Poetry, chapbook, 28 pages, from Bottlecap Features.
Originally intended as occasional content for social media, and almost entirely written at work, Michael Perret’s Ennui Sonnets form a portrait of the poet at his day job, the “for what it’s worth” of his day to day. Largely dominated by fatalistic ruminations on the eight hours, but sometimes warmed by explicit daydreams of domestic bliss and the occasional thought about art, they reflect the passage of routine time, or as one of the sonnets names it, the endless apocalypse.
Through an assortment of sonnet forms, these 21 poems give expression to the boredom, frustration, weariness, horniness, love and longing, critique and seeming catastrophe of a bohemian in spirit spending his days lost in a cubicle, disconnected from his city, overly connected to his phone, and dealing with coitus interruptus.
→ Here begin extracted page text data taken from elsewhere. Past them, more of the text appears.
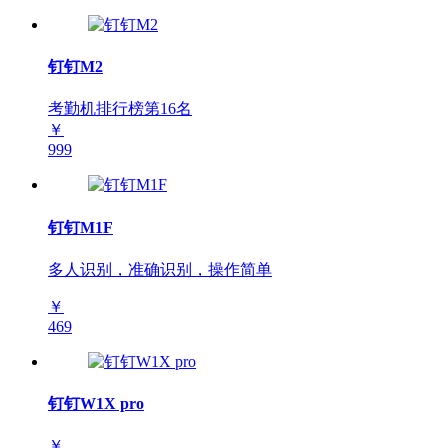
钉钉M2
考勤机排行榜第
16
名
￥
999
钉钉M1F
多人识别，准确识别，操作简单
￥
469
钉钉W1X pro
￥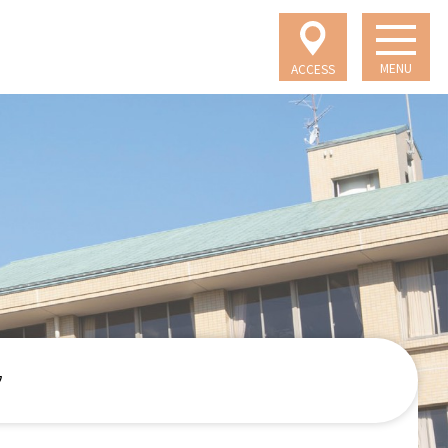
MENU
ACCESS
フ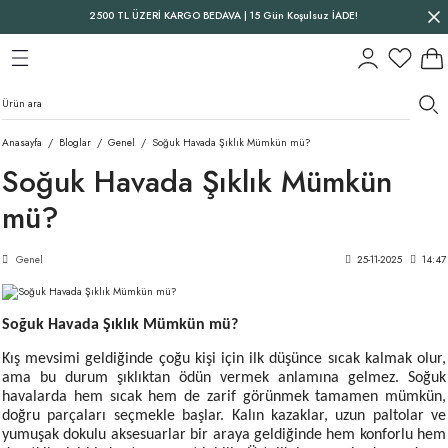
2500 TL ÜZERİ KARGO BEDAVA | 15 Gün Koşulsuz İADE!
Geri Dön
Geri Dön
Geri Dön
Anasayfa
Bloglar
Genel
Soğuk Havada Şıklık Mümkün mü?
Soğuk Havada Şıklık Mümkün
mü?
Genel
25-11-2025
14:47
Soğuk Havada Şıklık Mümkün mü?
Kış mevsimi geldiğinde çoğu kişi için ilk düşünce sıcak kalmak olur,
ama bu durum şıklıktan ödün vermek anlamına gelmez. Soğuk
havalarda hem sıcak hem de zarif görünmek tamamen mümkün,
doğru parçaları seçmekle başlar. Kalın kazaklar, uzun paltolar ve
yumuşak dokulu aksesuarlar bir araya geldiğinde hem konforlu hem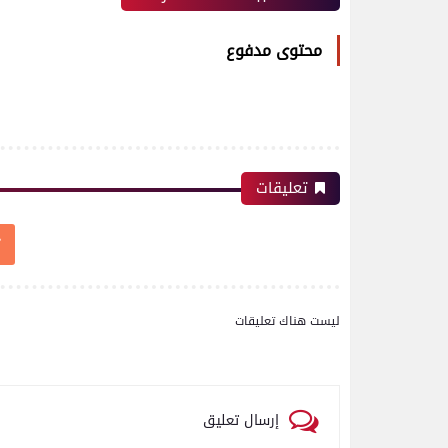
محتوى مدفوع
تعليقات
ليست هناك تعليقات
إرسال تعليق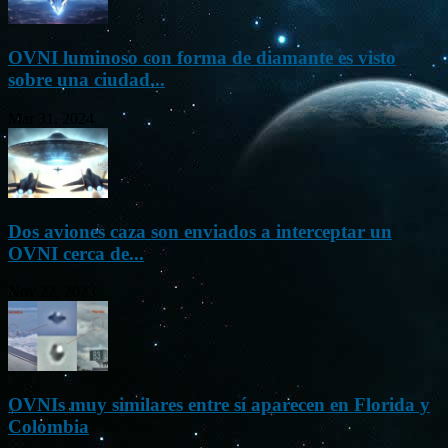
OVNI luminoso con forma de diamante es visto
sobre una ciudad...
Mar 31, 2024
Dos aviones caza son enviados a interceptar un
OVNI cerca de...
Nov 22, 2023
OVNIs muy similares entre sí aparecen en Florida y
Colombia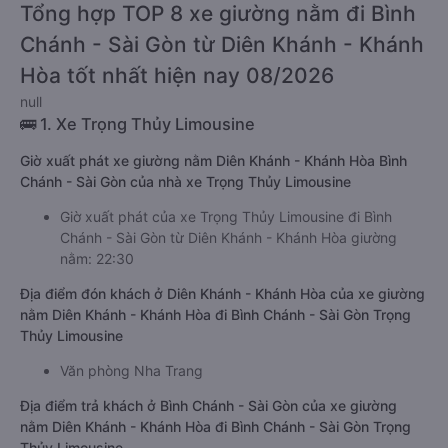
Tổng hợp TOP 8 xe giường nằm đi Bình
Chánh - Sài Gòn từ Diên Khánh - Khánh
Hòa tốt nhất hiện nay 08/2026
null
🚌 1. Xe Trọng Thủy Limousine
Giờ xuất phát xe giường nằm Diên Khánh - Khánh Hòa Bình
Chánh - Sài Gòn của nhà xe Trọng Thủy Limousine
Giờ xuất phát của xe Trọng Thủy Limousine đi Bình
Chánh - Sài Gòn từ Diên Khánh - Khánh Hòa giường
nằm: 22:30
Địa điểm đón khách ở Diên Khánh - Khánh Hòa của xe giường
nằm Diên Khánh - Khánh Hòa đi Bình Chánh - Sài Gòn Trọng
Thủy Limousine
Văn phòng Nha Trang
Địa điểm trả khách ở Bình Chánh - Sài Gòn của xe giường
nằm Diên Khánh - Khánh Hòa đi Bình Chánh - Sài Gòn Trọng
Thủy Limousine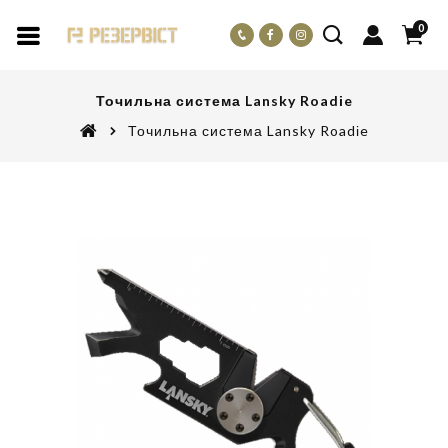
0
Точильна система Lansky Roadіe
Точильна система Lansky Roadіe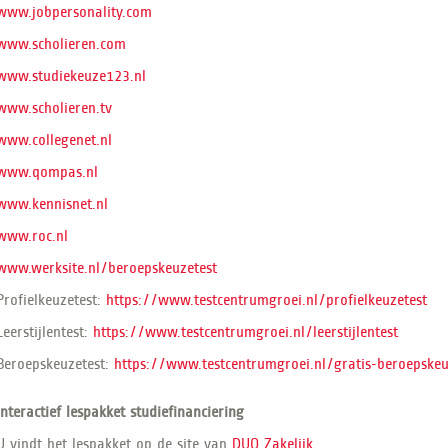
www.jobpersonality.com
www.scholieren.com
www.studiekeuze123.nl
www.scholieren.tv
www.collegenet.nl
www.qompas.nl
www.kennisnet.nl
www.roc.nl
www.werksite.nl/beroepskeuzetest
Profielkeuzetest:
https://www.testcentrum
groei.nl/profielkeuzetest
Leerstijlentest:
https://www.testcentrum
groei.nl/leerstijlentest
Beroepskeuzetest:
https://www.testcentrum
groei.nl/gratis-beroepske
Interactief lespakket studiefinanciering
U vindt het lespakket op de site van
DUO Zakelijk
.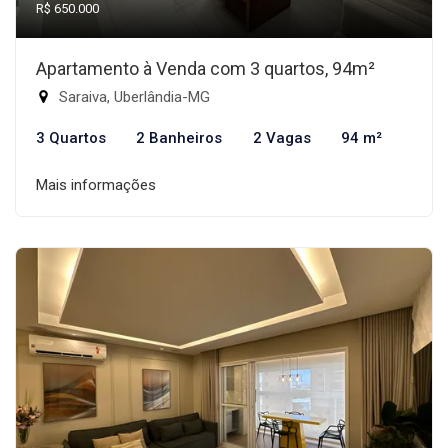
R$ 650.000
Apartamento à Venda com 3 quartos, 94m²
Saraiva, Uberlândia-MG
3 Quartos
2 Banheiros
2 Vagas
94 m²
Mais informações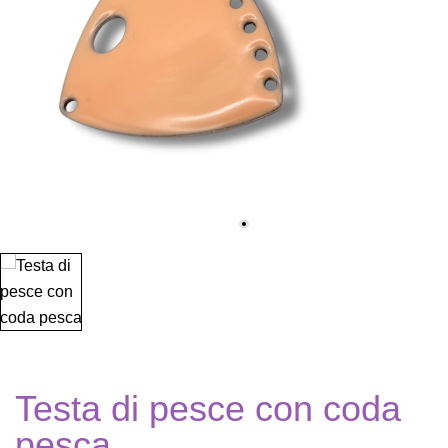
Testa di pesce con coda
pesca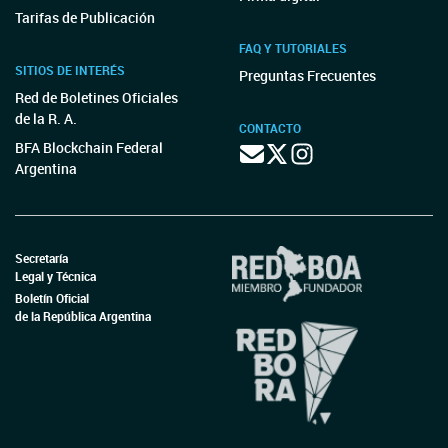
Tarifas de Publicación
FAQ Y TUTORIALES
SITIOS DE INTERÉS
Preguntas Frecuentes
Red de Boletines Oficiales
de la R. A.
CONTACTO
BFA Blockchain Federal
Argentina
Secretaría
Legal y Técnica
Boletín Oficial
de la República Argentina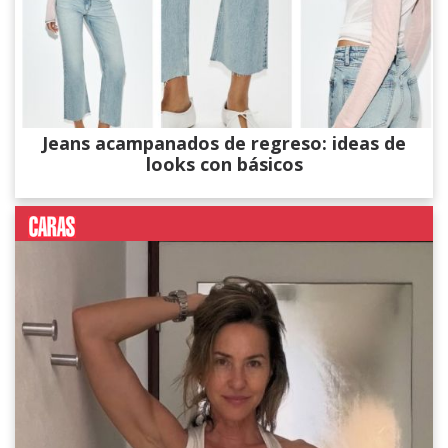
Jeans acampanados de regreso: ideas de
looks con básicos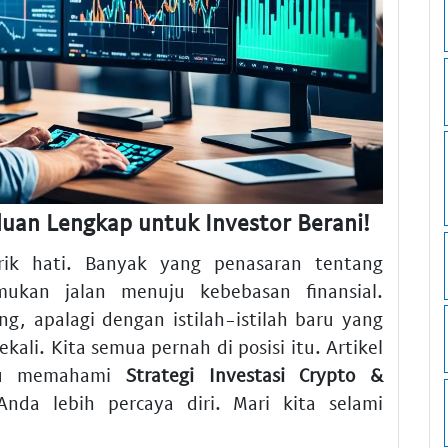
duan Lengkap untuk Investor Berani!
ik hati. Banyak yang penasaran tentang
ukan jalan menuju kebebasan finansial.
g, apalagi dengan istilah-istilah baru yang
sekali. Kita semua pernah di posisi itu. Artikel
ntu memahami
Strategi Investasi Crypto &
nda lebih percaya diri. Mari kita selami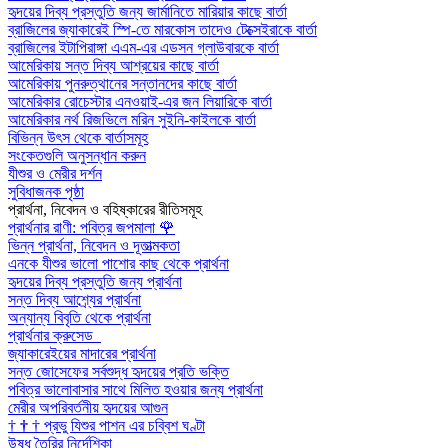
হৃদয়ের দিব্য প্রস্তুতি জন্য জার্মানিতে মারিয়ার কাছে বার্তা
ব্রাজিলের জ্যাকারেই স্পি-তে মারকোস তাদেও টেক্সেইরাকে বার্তা
ব্রাজিলের ইটাপিরাঙ্গা এএম-এর এডসন গ্লাউবারকে বার্তা
আমেরিকায় সন্ত দিব্য আশ্রয়ের কাছে বার্তা
আমেরিকায় পুনরুত্থানের সন্তানদের কাছে বার্তা
আমেরিকার রোচেস্টার এনওয়াই-এর জন লিয়ারিকে বার্তা
আমেরিকার নর্থ রিজভিলে মরিন সুইনি-কাইলকে বার্তা
বিভিন্ন উৎস থেকে বার্তাসমূহ
সংকেতগুলি অনুসন্ধান করুন
যীশুর ও মেরীর দর্শন
সুবিধাজনক পৃষ্ঠা
প্রার্থনা, নিবেদন ও বহিষ্কারের রীতিসমূহ
প্রার্থনার রাণী: পবিত্র জপমালা
🌹
ভিন্ন প্রার্থনা, নিবেদন ও দূতাত্মকতা
এনকে যীশুর ভালো পাশোর কাছ থেকে প্রার্থনা
হৃদয়ের দিব্য প্রস্তুতি জন্য প্রার্থনা
সন্ত দিব্য আশ্র্যের প্রার্থনা
অন্যান্য বিবৃতি থেকে প্রার্থনা
প্রার্থনার ক্রুসেড
জ্যাকারেইয়ের মাদারের প্রার্থনা
সন্ত জোসেফের সর্বশুদ্ধ হৃদয়ের প্রতি ভক্তি
পবিত্র ভালোবাসার সাথে মিলিত হওয়ার জন্য প্রার্থনা
মেরীর অপরিবর্তনীয় হৃদয়ের আগুন
†
†
†
প্রভু যিশুর পাশন এর চব্বিশ ঘণ্টা
উষধ তৈরির নির্দেশিকা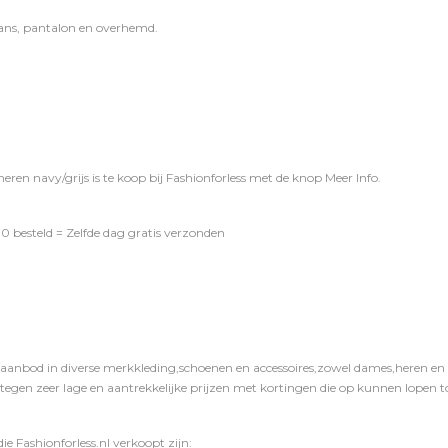
ans
,
pantalon
en
overhemd
.
ren navy/grijs is te koop bij
Fashionforless
met de knop
Meer Info
.
0 besteld = Zelfde dag gratis verzonden
 aanbod in diverse merkkleding,schoenen en accessoires,zowel dames,heren en ki
 tegen zeer lage en aantrekkelijke prijzen met kortingen die op kunnen lopen to
e Fashionforless.nl verkoopt zijn: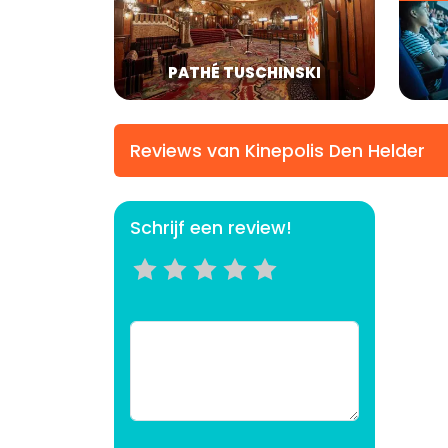
PATHÉ TUSCHINSKI
Reviews van Kinepolis Den Helder
Schrijf een review!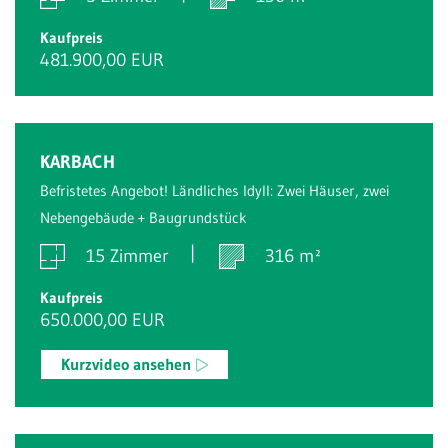
Kaufpreis
481.900,00 EUR
KARBACH
Befristetes Angebot! Ländliches Idyll: Zwei Häuser, zwei
Nebengebäude + Baugrundstück
15 Zimmer
316 m²
Kaufpreis
650.000,00 EUR
Kurzvideo ansehen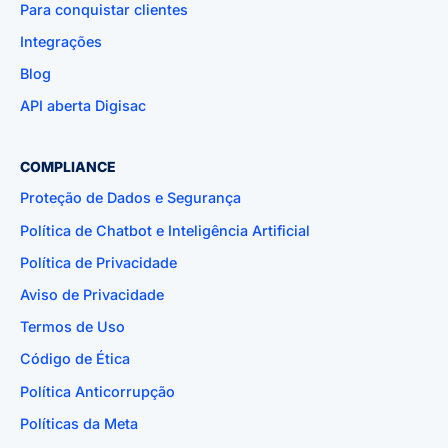
Para conquistar clientes
Integrações
Blog
API aberta Digisac
COMPLIANCE
Proteção de Dados e Segurança
Política de Chatbot e Inteligência Artificial
Política de Privacidade
Aviso de Privacidade
Termos de Uso
Código de Ética
Política Anticorrupção
Políticas da Meta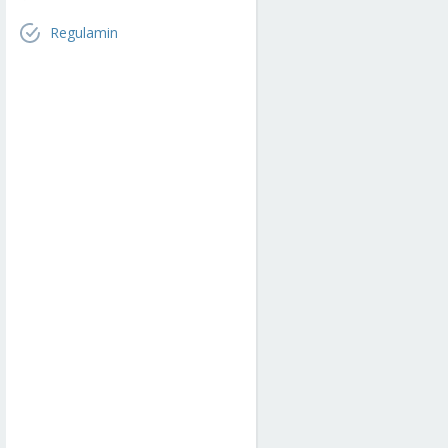
Regulamin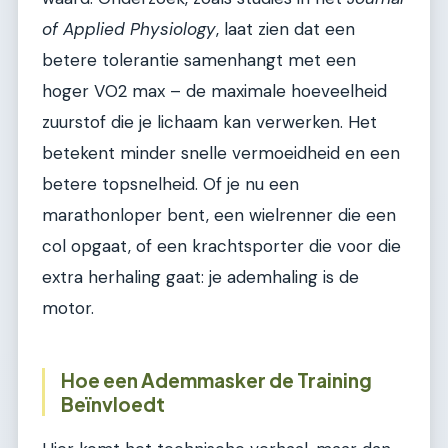
of Applied Physiology
, laat zien dat een
betere tolerantie samenhangt met een
hoger VO2 max – de maximale hoeveelheid
zuurstof die je lichaam kan verwerken. Het
betekent minder snelle vermoeidheid en een
betere topsnelheid. Of je nu een
marathonloper bent, een wielrenner die een
col opgaat, of een krachtsporter die voor die
extra herhaling gaat: je ademhaling is de
motor.
Hoe een Ademmasker de Training
Beïnvloedt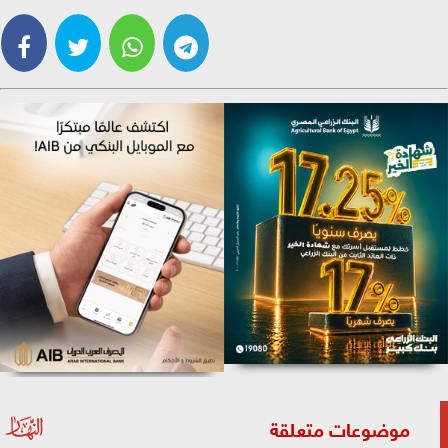
موضوعات متعلقة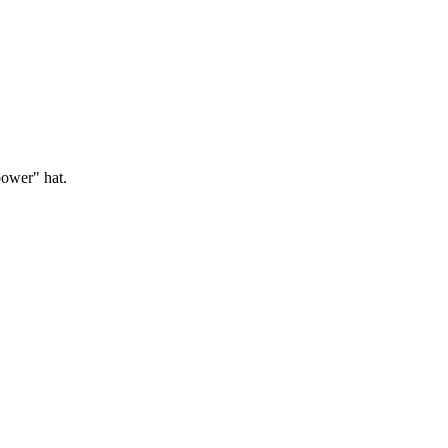
power" hat.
It is an art reduced to scribbles on a yellow sticky note, composed to a formal meter of sighs and the taps on a desktop keyboard, an art of ennui, in a word, and the ramifications of whatever comes after late stage capitalism.
Michael Perret is a poet and translator from Austin, Texas. His books include The Chimera and Other Dark Poems (2023), The Decadent Book of Babylon (2024), and his translation of Octavia, the Quadroon by Sidonie De La Houssaye (2021). He also provides vocals for the French Noise Rock duo Marking & Plating.